Wednesday, April 13, 2016

Seeing too much?

Why the "Mahansi padak?"

"Mahansi padak" is a Sinhalese expression that roughly translates as "tired face." I was asked several times yesterday if I was tired and someone finally commented on my "mahansi padak." Janet suggested it was because I hadn't shaved. I know it was because I was feeling too much, too deeply, for my friend. 

The Talmud says that every celebration is tinged with sadness and yesterday I experienced this in a cross-cultural context at my friend's house opening or "giving" ceremony. Buddhist priests come and chant and bless and they are given food and gifts. The gifts are a bowl, a toothbrush, maybe a robe. I was one of the servers who went to each of the ten or so priests and spooned bitter gourd and melun and curry and two kinds of rice, white and red, onto their plates. Their collective appetite was hearty. 

The guests had good appetite too, and the rice and curry was delicious. Before we ate, just after the priests washed, we held a length of string to sense that we were bound together as a community. Later the priests tied a string onto everybody's wrist.
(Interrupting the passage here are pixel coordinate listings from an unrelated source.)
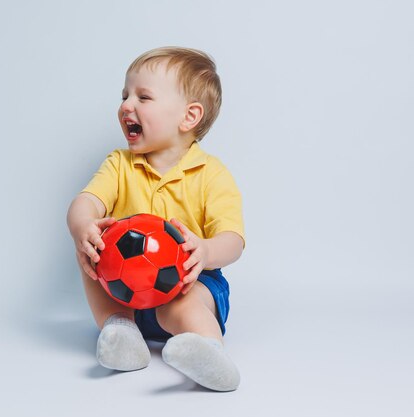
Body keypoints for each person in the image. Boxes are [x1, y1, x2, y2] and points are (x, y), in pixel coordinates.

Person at [66, 46, 244, 392]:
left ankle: (208, 352)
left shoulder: (212, 174)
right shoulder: (118, 164)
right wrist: (82, 226)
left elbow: (233, 239)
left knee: (184, 303)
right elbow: (86, 201)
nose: (126, 106)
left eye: (143, 97)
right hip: (124, 291)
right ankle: (120, 332)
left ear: (189, 117)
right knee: (90, 253)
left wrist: (205, 251)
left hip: (189, 285)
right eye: (124, 95)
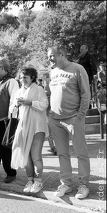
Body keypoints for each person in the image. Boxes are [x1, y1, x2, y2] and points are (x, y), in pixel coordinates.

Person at [48, 45, 91, 199]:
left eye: (51, 56)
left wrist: (80, 116)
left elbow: (86, 94)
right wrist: (50, 115)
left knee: (81, 153)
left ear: (62, 54)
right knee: (62, 154)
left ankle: (83, 185)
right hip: (55, 119)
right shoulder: (52, 73)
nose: (49, 59)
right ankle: (66, 183)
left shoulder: (77, 69)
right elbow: (51, 94)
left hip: (74, 118)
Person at [11, 67, 49, 194]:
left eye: (25, 77)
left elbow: (44, 105)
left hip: (37, 127)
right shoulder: (19, 91)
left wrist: (30, 102)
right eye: (21, 78)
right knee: (26, 155)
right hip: (23, 127)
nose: (23, 80)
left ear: (32, 77)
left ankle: (38, 181)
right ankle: (30, 180)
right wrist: (16, 105)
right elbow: (12, 110)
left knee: (35, 155)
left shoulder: (38, 89)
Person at [42, 72, 57, 156]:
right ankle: (53, 147)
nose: (47, 81)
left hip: (52, 110)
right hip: (49, 111)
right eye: (45, 79)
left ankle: (54, 147)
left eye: (48, 79)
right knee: (50, 130)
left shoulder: (52, 86)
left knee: (51, 130)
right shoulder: (44, 88)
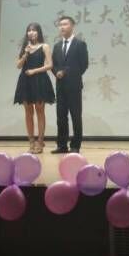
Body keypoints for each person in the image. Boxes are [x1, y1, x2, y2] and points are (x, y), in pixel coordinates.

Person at [14, 23, 55, 154]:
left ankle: (40, 141)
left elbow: (50, 65)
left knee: (40, 111)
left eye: (34, 30)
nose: (31, 32)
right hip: (25, 81)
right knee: (28, 112)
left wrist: (34, 71)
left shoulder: (44, 46)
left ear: (39, 32)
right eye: (29, 30)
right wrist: (25, 54)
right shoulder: (25, 48)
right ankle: (31, 141)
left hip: (39, 80)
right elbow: (18, 66)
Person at [51, 16, 88, 154]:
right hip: (60, 86)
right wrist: (56, 72)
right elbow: (53, 64)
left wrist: (67, 73)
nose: (62, 27)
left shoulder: (80, 44)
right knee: (61, 117)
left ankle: (75, 145)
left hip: (74, 86)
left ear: (72, 26)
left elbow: (84, 65)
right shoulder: (56, 46)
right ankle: (62, 145)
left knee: (76, 116)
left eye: (65, 24)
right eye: (60, 24)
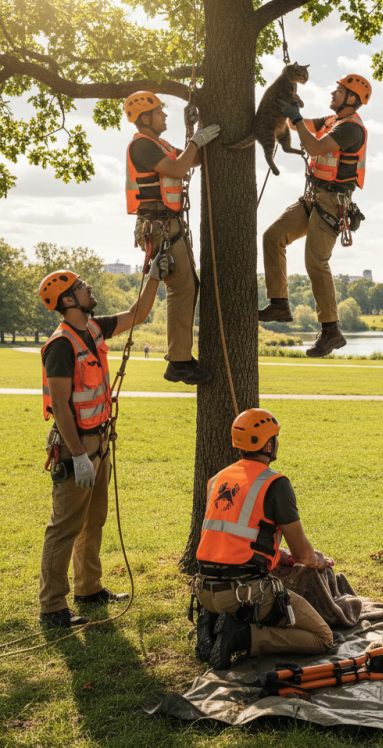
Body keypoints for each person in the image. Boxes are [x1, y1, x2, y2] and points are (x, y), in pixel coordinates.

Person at [38, 259, 168, 628]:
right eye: (82, 286)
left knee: (94, 520)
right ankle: (52, 608)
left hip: (99, 443)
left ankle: (89, 588)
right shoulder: (61, 345)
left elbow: (137, 314)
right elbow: (61, 405)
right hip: (75, 447)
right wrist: (78, 456)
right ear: (67, 301)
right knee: (64, 526)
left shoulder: (93, 328)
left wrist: (154, 275)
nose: (89, 288)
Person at [194, 408, 334, 670]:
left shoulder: (216, 480)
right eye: (276, 438)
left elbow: (231, 539)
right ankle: (242, 636)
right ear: (269, 444)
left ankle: (210, 623)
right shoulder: (276, 484)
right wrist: (318, 562)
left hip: (204, 590)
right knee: (322, 637)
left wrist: (277, 554)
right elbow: (303, 554)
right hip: (243, 593)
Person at [259, 75, 371, 358]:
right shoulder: (331, 122)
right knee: (273, 237)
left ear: (351, 99)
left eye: (340, 91)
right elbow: (306, 126)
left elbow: (314, 146)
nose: (333, 93)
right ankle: (279, 303)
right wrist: (284, 107)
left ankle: (331, 330)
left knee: (315, 261)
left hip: (333, 203)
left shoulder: (352, 129)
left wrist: (295, 119)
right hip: (312, 197)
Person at [124, 91, 221, 384]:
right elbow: (179, 167)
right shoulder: (142, 146)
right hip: (158, 226)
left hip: (166, 225)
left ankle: (180, 359)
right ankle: (178, 362)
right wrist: (194, 141)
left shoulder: (159, 144)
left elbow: (192, 160)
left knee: (187, 285)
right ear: (145, 118)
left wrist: (194, 133)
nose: (164, 116)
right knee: (182, 287)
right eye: (159, 112)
Some people bowed and prostrated themselves. Others skipped the string holding and tying and prostrating. Delicacies like cashew curry with sprats, prawn curry, brinjol and banana flower were served. Papadam too. Beer and wine came out after the priests left. My friend's new garden looked like it had gotten a good start. But it was sparse. I would like to have helped him with it. Like I want to help everyone with their garden. Growing things seems so desperate for people. The sod seemed to have "taken" with all the rain. The house, more like a small palace, shone. His wife floated gracefully in her traditional white garb and she managed a smile. 

Her relatives were there but not his. They've been together four years and he has another family by his first wife, late teens about the same age as the cute spoiled kids of his new wife. We've gone out with them and he's brought her around our place several times. Could be she's shy. Could be she's traumatized by her former marriage to a finance person gone bad. Very bad. Could be she's cold as ice, just tolerating this good man who "saved" her. At least financially. 
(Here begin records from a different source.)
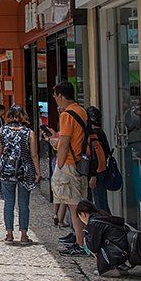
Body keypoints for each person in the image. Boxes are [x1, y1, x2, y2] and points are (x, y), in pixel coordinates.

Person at [48, 82, 90, 256]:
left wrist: (59, 164)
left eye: (55, 95)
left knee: (74, 207)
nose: (55, 99)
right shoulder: (81, 111)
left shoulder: (67, 115)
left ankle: (81, 244)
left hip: (70, 164)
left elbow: (65, 143)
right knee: (79, 205)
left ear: (60, 95)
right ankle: (83, 241)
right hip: (81, 163)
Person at [0, 105, 41, 243]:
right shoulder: (29, 133)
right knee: (23, 203)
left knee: (8, 203)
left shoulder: (2, 131)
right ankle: (24, 235)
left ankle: (9, 234)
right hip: (24, 170)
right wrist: (37, 172)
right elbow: (34, 154)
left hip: (6, 170)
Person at [86, 106, 113, 213]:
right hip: (101, 169)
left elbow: (95, 157)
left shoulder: (93, 135)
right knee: (102, 202)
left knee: (99, 203)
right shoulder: (100, 132)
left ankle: (106, 222)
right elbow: (106, 151)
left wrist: (94, 175)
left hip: (96, 171)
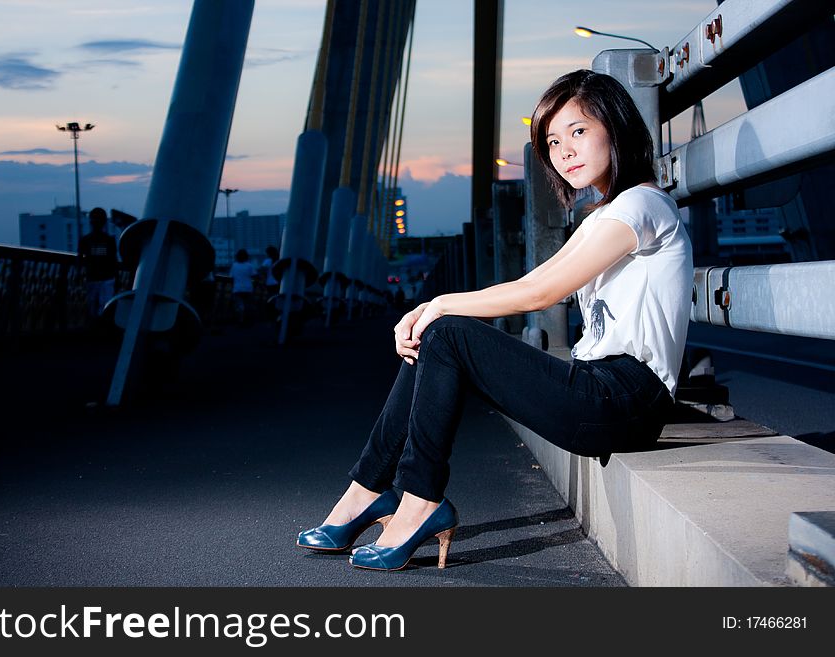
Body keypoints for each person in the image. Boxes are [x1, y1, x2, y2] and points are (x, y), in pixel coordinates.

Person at [297, 69, 693, 571]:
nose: (564, 151)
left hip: (624, 398)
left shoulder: (641, 205)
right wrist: (429, 309)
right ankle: (366, 491)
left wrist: (438, 304)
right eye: (552, 140)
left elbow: (541, 293)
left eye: (578, 131)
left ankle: (417, 500)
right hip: (599, 390)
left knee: (448, 332)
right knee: (439, 335)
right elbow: (531, 280)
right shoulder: (601, 216)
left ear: (615, 128)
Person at [77, 207, 118, 320]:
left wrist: (79, 275)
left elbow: (80, 260)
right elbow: (113, 260)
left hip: (94, 279)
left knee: (94, 310)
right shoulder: (109, 240)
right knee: (104, 309)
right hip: (106, 279)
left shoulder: (85, 240)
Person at [229, 248, 256, 325]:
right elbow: (255, 275)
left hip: (237, 288)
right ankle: (248, 321)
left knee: (239, 305)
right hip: (248, 288)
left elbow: (231, 277)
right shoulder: (250, 265)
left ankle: (240, 320)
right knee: (248, 305)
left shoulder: (234, 265)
The relatives sat disapproving. How much they'd spent restoring the historic family home. How much else I wondered, were they thinking. Voluble old Uncle Ashok was there sipping wine, maybe the one who introduced her to her first husband. Her father died when she was an infant. The family was selling off its land, formerly a coconut plantation northeast of Colombo. 
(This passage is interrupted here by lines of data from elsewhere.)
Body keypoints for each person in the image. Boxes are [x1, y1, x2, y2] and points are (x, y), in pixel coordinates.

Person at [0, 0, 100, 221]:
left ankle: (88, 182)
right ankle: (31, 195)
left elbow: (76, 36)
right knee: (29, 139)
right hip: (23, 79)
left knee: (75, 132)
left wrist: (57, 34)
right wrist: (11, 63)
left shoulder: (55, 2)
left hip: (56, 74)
All around is swampland. What she sold personally to send her daughter to school has been subdivided and divided again. It is a Muslim watte and all her neighbors are in garb. Her mother lives just across in another large house, her aunties nearby. They are a tiny enclave now on their ancestral land, a minority on a kind of island no one of them can leave. One leaves. There's one less. 

What do the relatives think of my friend? What do they think of his leaving his first wife of many years, a love marriage, for this gorgeous spoiled traumatized daughter of their clan? What does she think of him? "Your place is beautiful," I tell her. She waves it off with her hand, "he picked everything out." This practical former Air Force commander picked out the huge shiny white tiles that will need an army to polish? The gaudy light fixtures? The palace he built for his princess? He restored her ancestral home with no mind to the money he spent. Supports his first family too. I've never seen her look at him. 

How much did it mean to my friend have us foreigners at the giving? How much did it mean to be able to introduce me as a professor. A Fulbright scholar? How much did this appease the Ceylonese (not Sri Lankan) elder relatives, half of whom are Buddhist and half Christian, one of whom is the Trustee of the Kelaniya Vihara I visited just two days ago?

How complicated is this story? How many twists and sadnesses? How horrible is the reality of a new home subject immediately to dust, mud, breakage, leaks, animals, thieves, smoke, the evil eye? How limited are our means, our strength, even a healthy rich former army commander whose wife won't look at him? 

The workers who built this place and tore down the old and did the finishing and the polishing and the electrical work and the installing and the carpentry and plumbing came with their families. They sat in a shed in back eating. Not mixing with the family. Never. At the end they prostrated themselves to the lady of the small shining new palace. They kowtowed as people kowtowed to the priests. They kissed her feet. She in her white. They in their peasant best. Their children wide-eyed, prostrate at her feet, hands together in supplication, "ayubowan," as my friend stood in another room with his childhood buddies, ready for a stiff drink later. 

Maybe I saw too much. Maybe I saw too much that wasn't there. Maybe I should leave it alone and laugh it off. Be as dumb as I actually am, not knowing a thing. Maybe not. Maybe what I saw made me feel serious, more than sad. What after all is a mahansi padak?